What to work on ::
Search the data for the word "dependency" and copy every line where it occurs.

(Material for the task)

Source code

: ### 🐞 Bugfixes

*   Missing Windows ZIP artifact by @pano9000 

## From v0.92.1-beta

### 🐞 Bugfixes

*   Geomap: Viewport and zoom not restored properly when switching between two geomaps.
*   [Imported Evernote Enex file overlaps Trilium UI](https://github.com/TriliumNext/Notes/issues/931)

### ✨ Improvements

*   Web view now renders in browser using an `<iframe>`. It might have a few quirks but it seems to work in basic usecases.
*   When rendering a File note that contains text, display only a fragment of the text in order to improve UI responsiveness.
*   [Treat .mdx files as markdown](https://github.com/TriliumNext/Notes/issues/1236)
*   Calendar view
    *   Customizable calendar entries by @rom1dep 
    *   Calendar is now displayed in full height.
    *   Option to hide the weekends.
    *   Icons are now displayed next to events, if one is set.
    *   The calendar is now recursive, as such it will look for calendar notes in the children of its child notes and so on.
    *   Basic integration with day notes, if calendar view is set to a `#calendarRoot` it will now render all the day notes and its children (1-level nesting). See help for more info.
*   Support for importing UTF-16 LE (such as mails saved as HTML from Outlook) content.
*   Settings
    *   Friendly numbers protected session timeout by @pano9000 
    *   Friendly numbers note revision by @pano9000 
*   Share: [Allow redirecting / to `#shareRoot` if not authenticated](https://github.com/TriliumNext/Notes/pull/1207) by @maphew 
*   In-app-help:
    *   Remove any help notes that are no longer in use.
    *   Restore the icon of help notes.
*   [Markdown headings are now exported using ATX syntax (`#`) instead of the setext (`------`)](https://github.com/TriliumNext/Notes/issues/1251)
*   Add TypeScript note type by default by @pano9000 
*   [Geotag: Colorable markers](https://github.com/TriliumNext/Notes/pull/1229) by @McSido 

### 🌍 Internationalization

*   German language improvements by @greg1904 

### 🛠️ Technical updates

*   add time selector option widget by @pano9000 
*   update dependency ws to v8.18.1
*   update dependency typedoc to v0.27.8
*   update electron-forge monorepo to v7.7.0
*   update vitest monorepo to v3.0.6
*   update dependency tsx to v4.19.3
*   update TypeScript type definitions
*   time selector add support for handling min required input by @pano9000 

(End Material for the task)

Solution for this exercise ::
*   update dependency ws to v8.18.1
*   update dependency typedoc to v0.27.8
*   update dependency tsx to v4.19.3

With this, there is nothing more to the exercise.